_WHAT IS REQUIRED:_ The answer must be the full listing, word for word, with no pictures in it.

_EXTRACTED INFORMATION:_
_ _ _ _
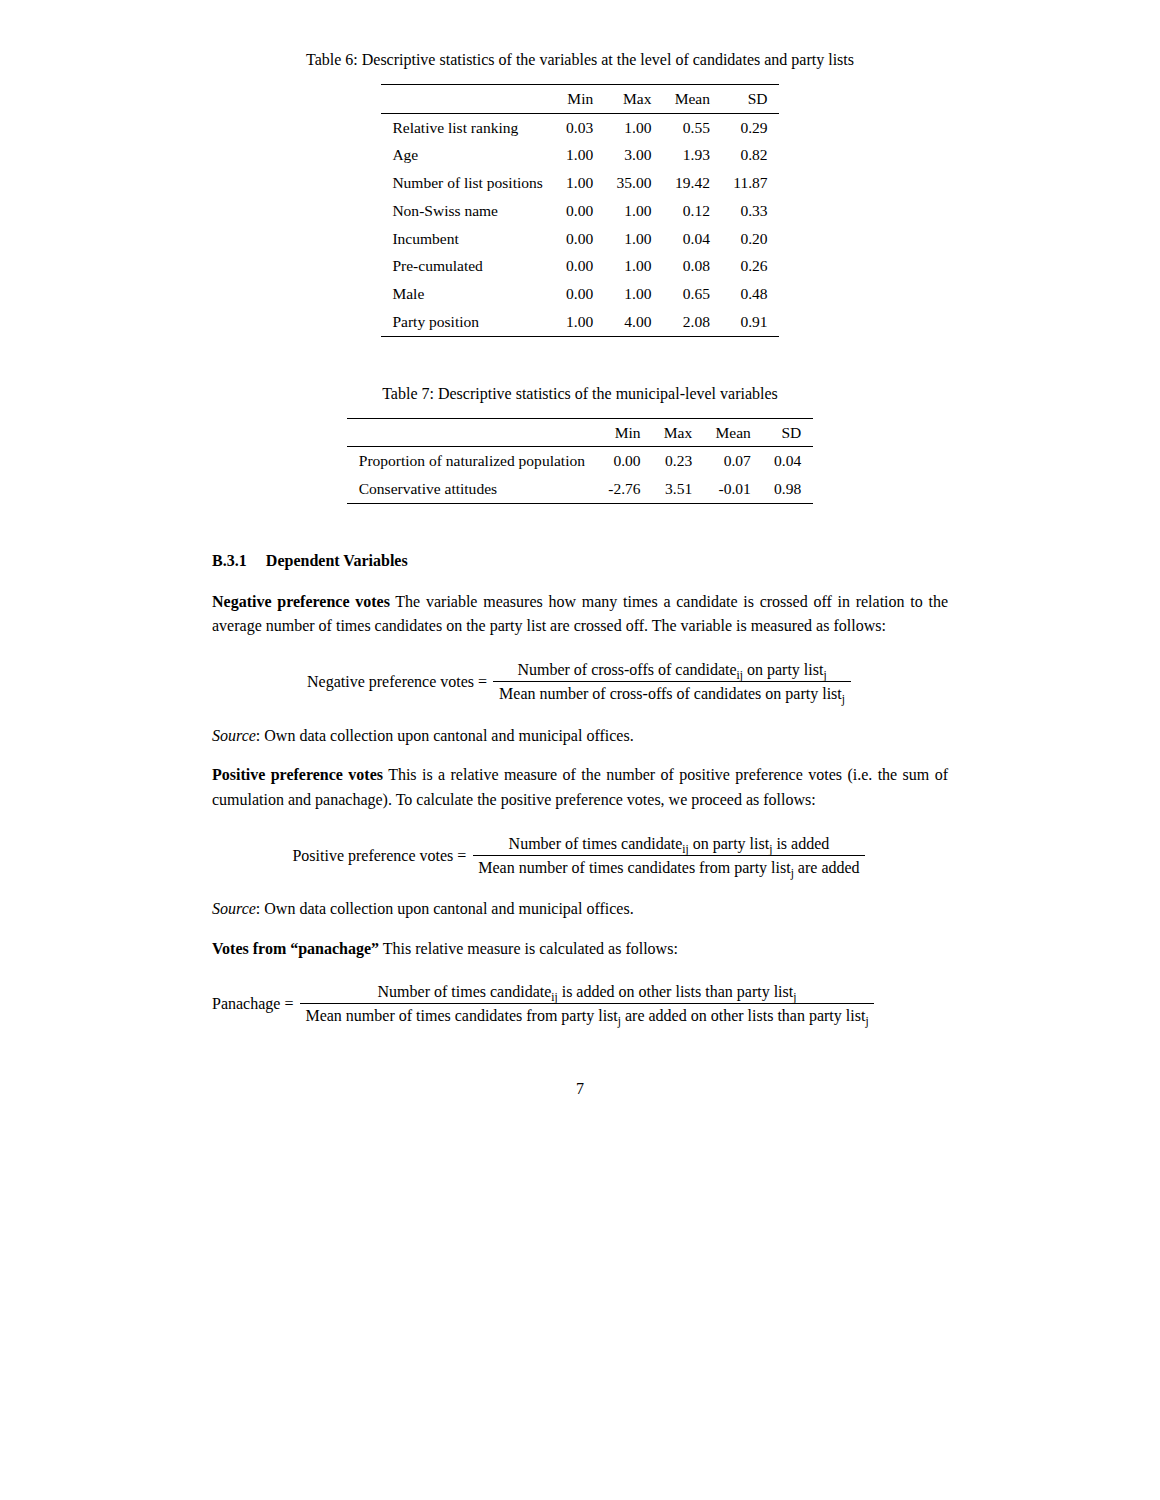Table 6: Descriptive statistics of the variables at the level of candidates and party lists
| | Min | Max | Mean | SD |
| --- | --- | --- | --- | --- |
| Relative list ranking | 0.03 | 1.00 | 0.55 | 0.29 |
| Age | 1.00 | 3.00 | 1.93 | 0.82 |
| Number of list positions | 1.00 | 35.00 | 19.42 | 11.87 |
| Non-Swiss name | 0.00 | 1.00 | 0.12 | 0.33 |
| Incumbent | 0.00 | 1.00 | 0.04 | 0.20 |
| Pre-cumulated | 0.00 | 1.00 | 0.08 | 0.26 |
| Male | 0.00 | 1.00 | 0.65 | 0.48 |
| Party position | 1.00 | 4.00 | 2.08 | 0.91 |
Table 7: Descriptive statistics of the municipal-level variables
| | Min | Max | Mean | SD |
| --- | --- | --- | --- | --- |
| Proportion of naturalized population | 0.00 | 0.23 | 0.07 | 0.04 |
| Conservative attitudes | -2.76 | 3.51 | -0.01 | 0.98 |
B.3.1 Dependent Variables
Negative preference votes The variable measures how many times a candidate is crossed off in relation to the average number of times candidates on the party list are crossed off. The variable is measured as follows:
Negative preference votes = Number of cross-offs of candidateij on party listj Mean number of cross-offs of candidates on party listj
Source: Own data collection upon cantonal and municipal offices.
Positive preference votes This is a relative measure of the number of positive preference votes (i.e. the sum of cumulation and panachage). To calculate the positive preference votes, we proceed as follows:
Positive preference votes = Number of times candidateij on party listj is added Mean number of times candidates from party listj are added
Source: Own data collection upon cantonal and municipal offices.
Votes from “panachage” This relative measure is calculated as follows:
Panachage = Number of times candidateij is added on other lists than party listj Mean number of times candidates from party listj are added on other lists than party listj
7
_ _ _ _
_WRITTEN RESPONSE:_
Table 6: Descriptive statistics of the variables at the level of candidates and party lists
| | Min | Max | Mean | SD |
| --- | --- | --- | --- | --- |
| Relative list ranking | 0.03 | 1.00 | 0.55 | 0.29 |
| Age | 1.00 | 3.00 | 1.93 | 0.82 |
| Number of list positions | 1.00 | 35.00 | 19.42 | 11.87 |
| Non-Swiss name | 0.00 | 1.00 | 0.12 | 0.33 |
| Incumbent | 0.00 | 1.00 | 0.04 | 0.20 |
| Pre-cumulated | 0.00 | 1.00 | 0.08 | 0.26 |
| Male | 0.00 | 1.00 | 0.65 | 0.48 |
| Party position | 1.00 | 4.00 | 2.08 | 0.91 |
Table 7: Descriptive statistics of the municipal-level variables
| | Min | Max | Mean | SD |
| --- | --- | --- | --- | --- |
| Proportion of naturalized population | 0.00 | 0.23 | 0.07 | 0.04 |
| Conservative attitudes | -2.76 | 3.51 | -0.01 | 0.98 |
B.3.1 Dependent Variables
Negative preference votes The variable measures how many times a candidate is crossed off in relation to the average number of times candidates on the party list are crossed off. The variable is measured as follows:
Negative preference votes = Number of cross-offs of candidateij on party listj Mean number of cross-offs of candidates on party listj
Source: Own data collection upon cantonal and municipal offices.
Positive preference votes This is a relative measure of the number of positive preference votes (i.e. the sum of cumulation and panachage). To calculate the positive preference votes, we proceed as follows:
Positive preference votes = Number of times candidateij on party listj is added Mean number of times candidates from party listj are added
Source: Own data collection upon cantonal and municipal offices.
Votes from “panachage” This relative measure is calculated as follows:
Panachage = Number of times candidateij is added on other lists than party listj Mean number of times candidates from party listj are added on other lists than party listj
7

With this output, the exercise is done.